Comment by jve

Comment by jve 2 days ago

5 replies

> Noone

Name another company that even landed orbital class booster on whatever try.

10 years ago it was an impossible feat many were laughing at.

cma 2 days ago

The space shuttle achieved reusable booster landing in the 80s with parachutes and water.

Delta clipper controlled burn relanding in the 90s but not scaled to orbital class.

  • lupusreal 2 days ago

    Nobody with any sense for how rockets work should be impressed with parachuting and refurbing SRB tubes. Landing a proper rocket stage the real way is an impressive feat of robotics and engine engineering.
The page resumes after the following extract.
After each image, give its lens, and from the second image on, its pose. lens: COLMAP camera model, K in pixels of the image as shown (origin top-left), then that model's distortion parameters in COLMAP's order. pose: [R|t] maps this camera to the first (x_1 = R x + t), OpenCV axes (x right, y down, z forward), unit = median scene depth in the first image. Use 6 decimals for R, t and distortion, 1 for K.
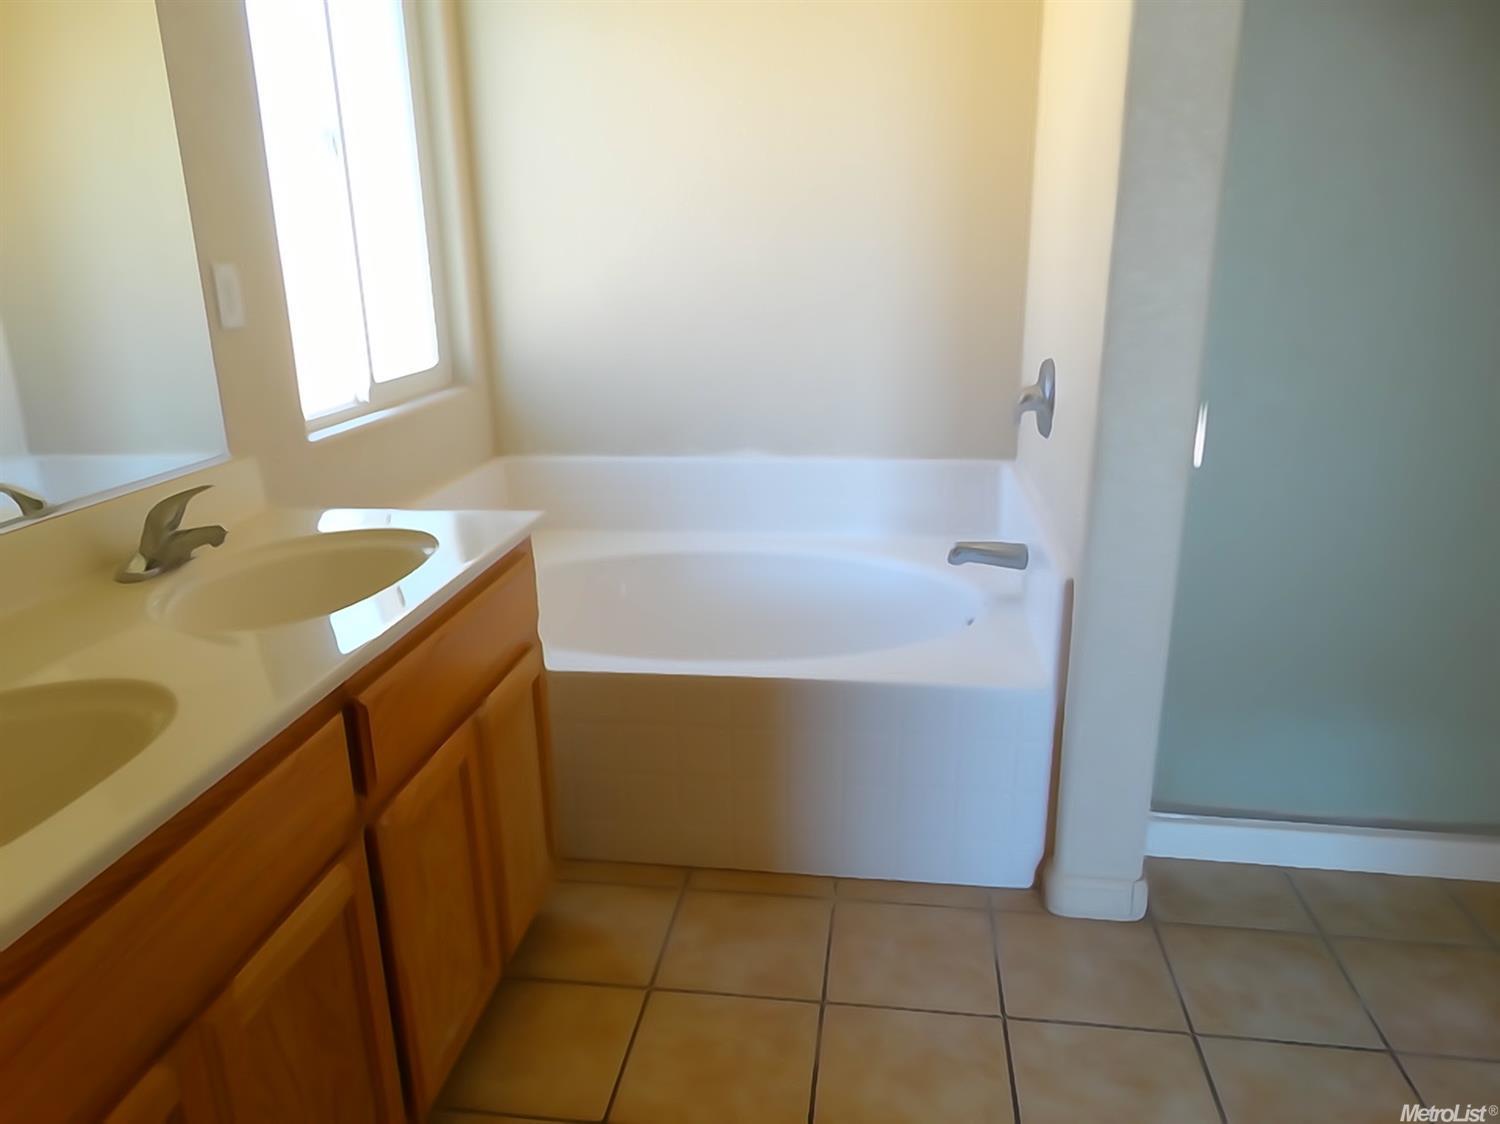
lens RADIAL K [[1090.3, 0, 750.0], [0, 1090.3, 562.0], [0, 0, 1]] dist [0.002390, 0.001983]
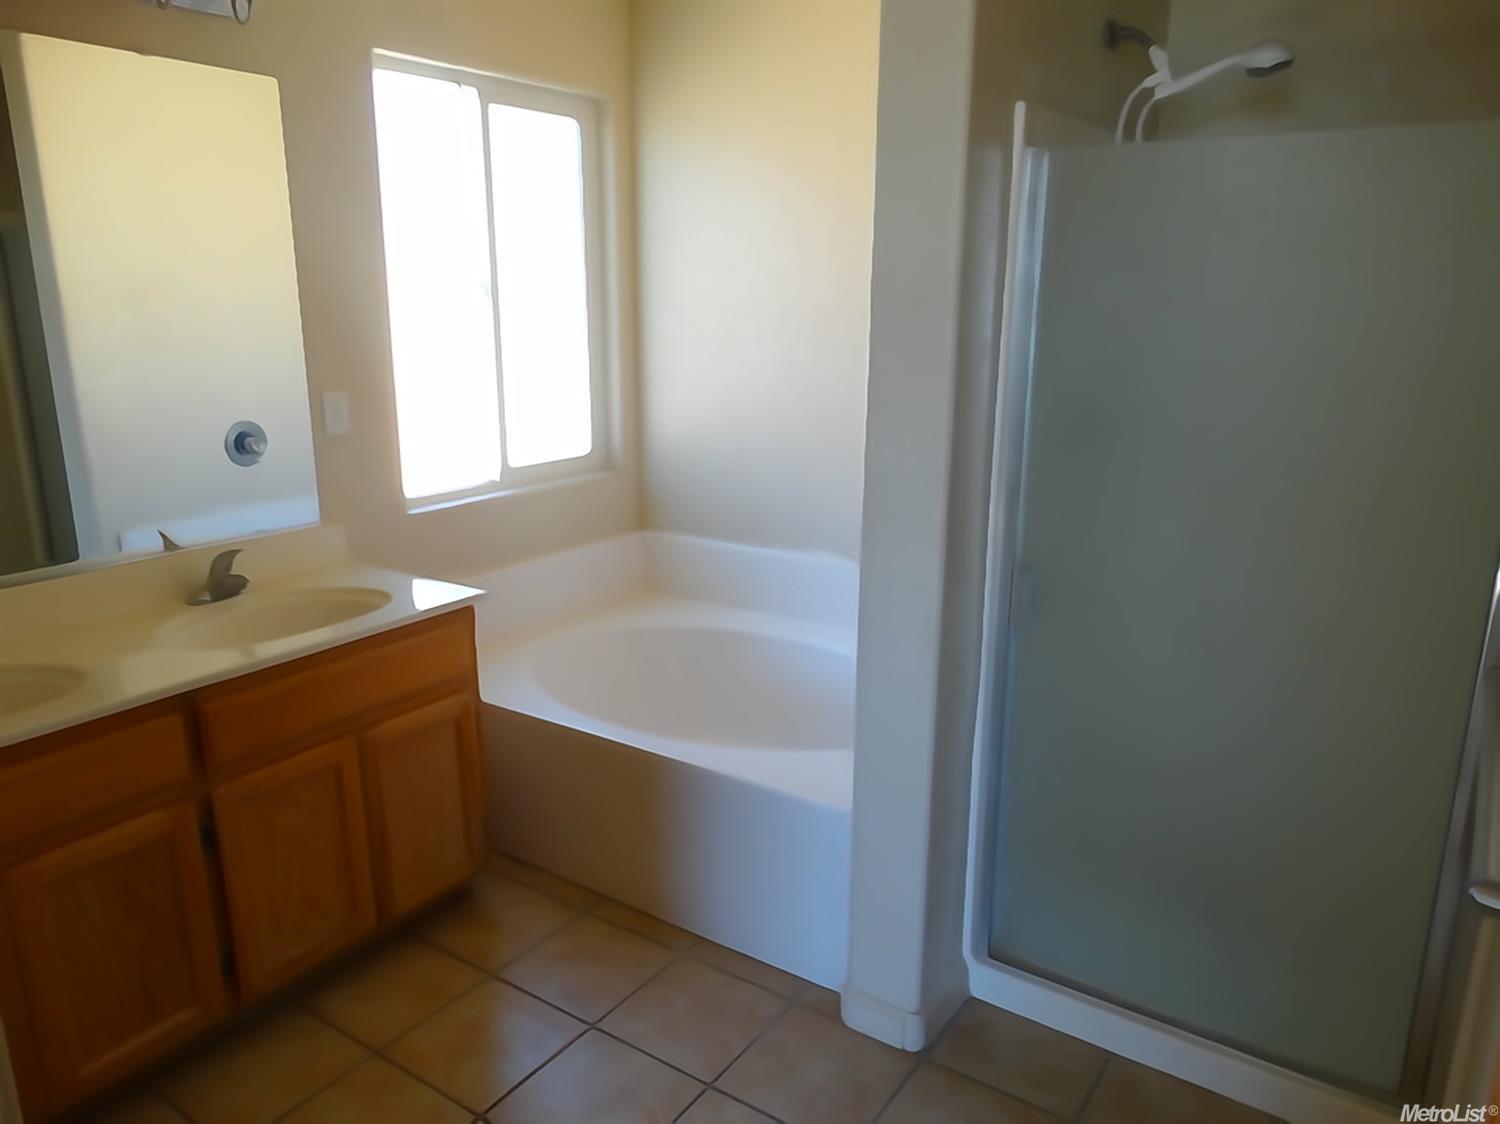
lens RADIAL K [[1068.7, 0, 750.0], [0, 1068.7, 562.0], [0, 0, 1]] dist [-0.004183, -0.002786]
pose [[0.895060, 0.121451, -0.429089, 0.597001], [-0.137837, 0.990429, -0.007187, -0.107037], [0.424109, 0.065577, 0.903234, -0.019321]]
The shuttle SRB thing was a wasteful farce meant to pay lip service to the loftier goals set by earlier Shuttle proposals (such as real flyback boosters.)

    A far better example, although still not exactly the same sort of thing, would be landing the SSMEs with every orbiter landing. They obviously required refurbishment (as all Falcon 9 Merlin engines do too) and the propellant tanks were expended, but the engineering that went into the SSMEs is a much better example of precedent to Falcon 9 than dropping spent SRBs on parachutes.

    SLS/Artemis is actually using some of the specific SSMEs that have flown before on Shuttles. Veteran engines, but they will be discarded this time, no more refurbing. What a damn shame.

    • baq 2 days ago

      Shame for nostalgia reasons perhaps, these engines were made out of unicorn tears and the price tag reflected that. The new gen methalox engines are much saner economically.

  • inglor_cz 2 days ago

    Solid engine booster isn't in the same category of complexity as liquid engine booster, though.

    • cma 2 days ago

      Sure, just saying it wasn't an impossible feat.